WHAT TO DO
For every line in the material, set down an identical one.

(DATA PROVIDED Opens)

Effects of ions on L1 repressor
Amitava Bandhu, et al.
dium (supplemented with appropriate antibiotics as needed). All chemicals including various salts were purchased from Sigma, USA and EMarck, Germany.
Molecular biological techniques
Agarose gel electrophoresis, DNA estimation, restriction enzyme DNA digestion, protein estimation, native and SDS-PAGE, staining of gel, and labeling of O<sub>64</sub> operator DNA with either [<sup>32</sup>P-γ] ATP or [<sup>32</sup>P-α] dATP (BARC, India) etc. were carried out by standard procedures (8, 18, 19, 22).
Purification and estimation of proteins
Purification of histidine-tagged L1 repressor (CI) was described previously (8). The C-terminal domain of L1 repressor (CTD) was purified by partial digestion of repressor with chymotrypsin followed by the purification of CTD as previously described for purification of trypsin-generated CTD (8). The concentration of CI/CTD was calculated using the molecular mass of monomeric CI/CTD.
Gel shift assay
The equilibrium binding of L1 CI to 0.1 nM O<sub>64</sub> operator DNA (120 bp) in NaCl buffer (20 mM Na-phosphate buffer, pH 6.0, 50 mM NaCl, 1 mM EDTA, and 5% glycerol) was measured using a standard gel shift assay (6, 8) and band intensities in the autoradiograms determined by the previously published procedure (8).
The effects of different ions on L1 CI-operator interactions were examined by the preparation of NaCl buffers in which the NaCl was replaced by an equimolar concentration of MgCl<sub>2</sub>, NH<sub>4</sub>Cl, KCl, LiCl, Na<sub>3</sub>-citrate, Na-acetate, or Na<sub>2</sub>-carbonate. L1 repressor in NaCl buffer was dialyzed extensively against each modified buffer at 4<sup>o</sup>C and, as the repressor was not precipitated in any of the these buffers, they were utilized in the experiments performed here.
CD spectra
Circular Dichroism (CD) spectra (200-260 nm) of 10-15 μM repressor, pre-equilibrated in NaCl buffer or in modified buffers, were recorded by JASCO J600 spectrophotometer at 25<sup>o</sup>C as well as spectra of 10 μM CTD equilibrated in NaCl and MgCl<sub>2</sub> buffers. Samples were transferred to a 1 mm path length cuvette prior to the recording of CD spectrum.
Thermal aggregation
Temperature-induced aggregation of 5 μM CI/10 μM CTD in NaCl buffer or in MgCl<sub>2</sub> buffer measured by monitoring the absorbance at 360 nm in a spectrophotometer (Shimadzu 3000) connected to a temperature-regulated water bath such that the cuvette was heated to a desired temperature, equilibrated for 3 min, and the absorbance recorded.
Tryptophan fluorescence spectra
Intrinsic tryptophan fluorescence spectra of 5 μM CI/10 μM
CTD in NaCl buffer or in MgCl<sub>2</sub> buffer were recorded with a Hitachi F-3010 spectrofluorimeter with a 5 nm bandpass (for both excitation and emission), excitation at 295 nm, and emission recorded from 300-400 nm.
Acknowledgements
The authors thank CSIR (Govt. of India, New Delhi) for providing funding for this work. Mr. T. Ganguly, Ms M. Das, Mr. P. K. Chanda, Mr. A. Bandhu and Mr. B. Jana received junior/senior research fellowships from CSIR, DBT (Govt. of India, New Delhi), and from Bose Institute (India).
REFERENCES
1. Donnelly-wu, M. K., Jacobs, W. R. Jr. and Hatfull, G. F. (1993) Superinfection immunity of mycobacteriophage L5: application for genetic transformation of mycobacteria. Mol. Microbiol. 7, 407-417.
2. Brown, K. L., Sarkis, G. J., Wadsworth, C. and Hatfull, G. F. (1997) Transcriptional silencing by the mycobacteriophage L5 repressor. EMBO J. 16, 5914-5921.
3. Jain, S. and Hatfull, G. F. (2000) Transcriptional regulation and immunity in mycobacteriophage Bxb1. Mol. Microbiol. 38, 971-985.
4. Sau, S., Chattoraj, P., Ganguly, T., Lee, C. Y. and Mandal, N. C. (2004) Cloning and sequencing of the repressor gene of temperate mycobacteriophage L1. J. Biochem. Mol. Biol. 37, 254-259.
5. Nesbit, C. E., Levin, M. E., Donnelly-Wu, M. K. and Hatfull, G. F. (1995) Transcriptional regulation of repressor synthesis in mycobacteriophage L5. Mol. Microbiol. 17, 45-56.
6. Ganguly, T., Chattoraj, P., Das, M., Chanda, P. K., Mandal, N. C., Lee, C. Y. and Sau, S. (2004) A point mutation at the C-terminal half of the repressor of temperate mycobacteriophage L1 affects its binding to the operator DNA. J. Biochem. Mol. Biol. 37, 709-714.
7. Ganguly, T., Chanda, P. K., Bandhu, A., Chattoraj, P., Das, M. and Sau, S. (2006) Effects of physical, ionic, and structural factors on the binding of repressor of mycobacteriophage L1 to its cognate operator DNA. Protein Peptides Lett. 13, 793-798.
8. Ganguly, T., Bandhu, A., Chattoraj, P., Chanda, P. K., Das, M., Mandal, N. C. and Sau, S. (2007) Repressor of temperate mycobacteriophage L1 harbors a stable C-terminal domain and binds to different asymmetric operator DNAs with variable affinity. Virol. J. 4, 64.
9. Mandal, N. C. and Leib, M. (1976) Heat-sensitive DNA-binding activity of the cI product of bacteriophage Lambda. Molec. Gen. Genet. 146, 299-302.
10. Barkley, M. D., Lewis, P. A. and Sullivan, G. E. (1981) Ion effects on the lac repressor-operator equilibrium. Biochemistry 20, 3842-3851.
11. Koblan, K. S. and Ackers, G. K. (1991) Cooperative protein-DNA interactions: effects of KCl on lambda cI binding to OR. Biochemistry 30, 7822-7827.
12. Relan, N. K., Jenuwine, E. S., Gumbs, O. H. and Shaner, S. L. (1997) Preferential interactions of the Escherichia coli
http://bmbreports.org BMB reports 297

(DATA PROVIDED Closes)

OUTPUT BELOW
Effects of ions on L1 repressor
Amitava Bandhu, et al.
dium (supplemented with appropriate antibiotics as needed). All chemicals including various salts were purchased from Sigma, USA and EMarck, Germany.
Molecular biological techniques
Agarose gel electrophoresis, DNA estimation, restriction enzyme DNA digestion, protein estimation, native and SDS-PAGE, staining of gel, and labeling of O<sub>64</sub> operator DNA with either [<sup>32</sup>P-γ] ATP or [<sup>32</sup>P-α] dATP (BARC, India) etc. were carried out by standard procedures (8, 18, 19, 22).
Purification and estimation of proteins
Purification of histidine-tagged L1 repressor (CI) was described previously (8). The C-terminal domain of L1 repressor (CTD) was purified by partial digestion of repressor with chymotrypsin followed by the purification of CTD as previously described for purification of trypsin-generated CTD (8). The concentration of CI/CTD was calculated using the molecular mass of monomeric CI/CTD.
Gel shift assay
The equilibrium binding of L1 CI to 0.1 nM O<sub>64</sub> operator DNA (120 bp) in NaCl buffer (20 mM Na-phosphate buffer, pH 6.0, 50 mM NaCl, 1 mM EDTA, and 5% glycerol) was measured using a standard gel shift assay (6, 8) and band intensities in the autoradiograms determined by the previously published procedure (8).
The effects of different ions on L1 CI-operator interactions were examined by the preparation of NaCl buffers in which the NaCl was replaced by an equimolar concentration of MgCl<sub>2</sub>, NH<sub>4</sub>Cl, KCl, LiCl, Na<sub>3</sub>-citrate, Na-acetate, or Na<sub>2</sub>-carbonate. L1 repressor in NaCl buffer was dialyzed extensively against each modified buffer at 4<sup>o</sup>C and, as the repressor was not precipitated in any of the these buffers, they were utilized in the experiments performed here.
CD spectra
Circular Dichroism (CD) spectra (200-260 nm) of 10-15 μM repressor, pre-equilibrated in NaCl buffer or in modified buffers, were recorded by JASCO J600 spectrophotometer at 25<sup>o</sup>C as well as spectra of 10 μM CTD equilibrated in NaCl and MgCl<sub>2</sub> buffers. Samples were transferred to a 1 mm path length cuvette prior to the recording of CD spectrum.
Thermal aggregation
Temperature-induced aggregation of 5 μM CI/10 μM CTD in NaCl buffer or in MgCl<sub>2</sub> buffer measured by monitoring the absorbance at 360 nm in a spectrophotometer (Shimadzu 3000) connected to a temperature-regulated water bath such that the cuvette was heated to a desired temperature, equilibrated for 3 min, and the absorbance recorded.
Tryptophan fluorescence spectra
Intrinsic tryptophan fluorescence spectra of 5 μM CI/10 μM
CTD in NaCl buffer or in MgCl<sub>2</sub> buffer were recorded with a Hitachi F-3010 spectrofluorimeter with a 5 nm bandpass (for both excitation and emission), excitation at 295 nm, and emission recorded from 300-400 nm.
Acknowledgements
The authors thank CSIR (Govt. of India, New Delhi) for providing funding for this work. Mr. T. Ganguly, Ms M. Das, Mr. P. K. Chanda, Mr. A. Bandhu and Mr. B. Jana received junior/senior research fellowships from CSIR, DBT (Govt. of India, New Delhi), and from Bose Institute (India).
REFERENCES
1. Donnelly-wu, M. K., Jacobs, W. R. Jr. and Hatfull, G. F. (1993) Superinfection immunity of mycobacteriophage L5: application for genetic transformation of mycobacteria. Mol. Microbiol. 7, 407-417.
2. Brown, K. L., Sarkis, G. J., Wadsworth, C. and Hatfull, G. F. (1997) Transcriptional silencing by the mycobacteriophage L5 repressor. EMBO J. 16, 5914-5921.
3. Jain, S. and Hatfull, G. F. (2000) Transcriptional regulation and immunity in mycobacteriophage Bxb1. Mol. Microbiol. 38, 971-985.
4. Sau, S., Chattoraj, P., Ganguly, T., Lee, C. Y. and Mandal, N. C. (2004) Cloning and sequencing of the repressor gene of temperate mycobacteriophage L1. J. Biochem. Mol. Biol. 37, 254-259.
5. Nesbit, C. E., Levin, M. E., Donnelly-Wu, M. K. and Hatfull, G. F. (1995) Transcriptional regulation of repressor synthesis in mycobacteriophage L5. Mol. Microbiol. 17, 45-56.
6. Ganguly, T., Chattoraj, P., Das, M., Chanda, P. K., Mandal, N. C., Lee, C. Y. and Sau, S. (2004) A point mutation at the C-terminal half of the repressor of temperate mycobacteriophage L1 affects its binding to the operator DNA. J. Biochem. Mol. Biol. 37, 709-714.
7. Ganguly, T., Chanda, P. K., Bandhu, A., Chattoraj, P., Das, M. and Sau, S. (2006) Effects of physical, ionic, and structural factors on the binding of repressor of mycobacteriophage L1 to its cognate operator DNA. Protein Peptides Lett. 13, 793-798.
8. Ganguly, T., Bandhu, A., Chattoraj, P., Chanda, P. K., Das, M., Mandal, N. C. and Sau, S. (2007) Repressor of temperate mycobacteriophage L1 harbors a stable C-terminal domain and binds to different asymmetric operator DNAs with variable affinity. Virol. J. 4, 64.
9. Mandal, N. C. and Leib, M. (1976) Heat-sensitive DNA-binding activity of the cI product of bacteriophage Lambda. Molec. Gen. Genet. 146, 299-302.
10. Barkley, M. D., Lewis, P. A. and Sullivan, G. E. (1981) Ion effects on the lac repressor-operator equilibrium. Biochemistry 20, 3842-3851.
11. Koblan, K. S. and Ackers, G. K. (1991) Cooperative protein-DNA interactions: effects of KCl on lambda cI binding to OR. Biochemistry 30, 7822-7827.
12. Relan, N. K., Jenuwine, E. S., Gumbs, O. H. and Shaner, S. L. (1997) Preferential interactions of the Escherichia coli
http://bmbreports.org BMB reports 297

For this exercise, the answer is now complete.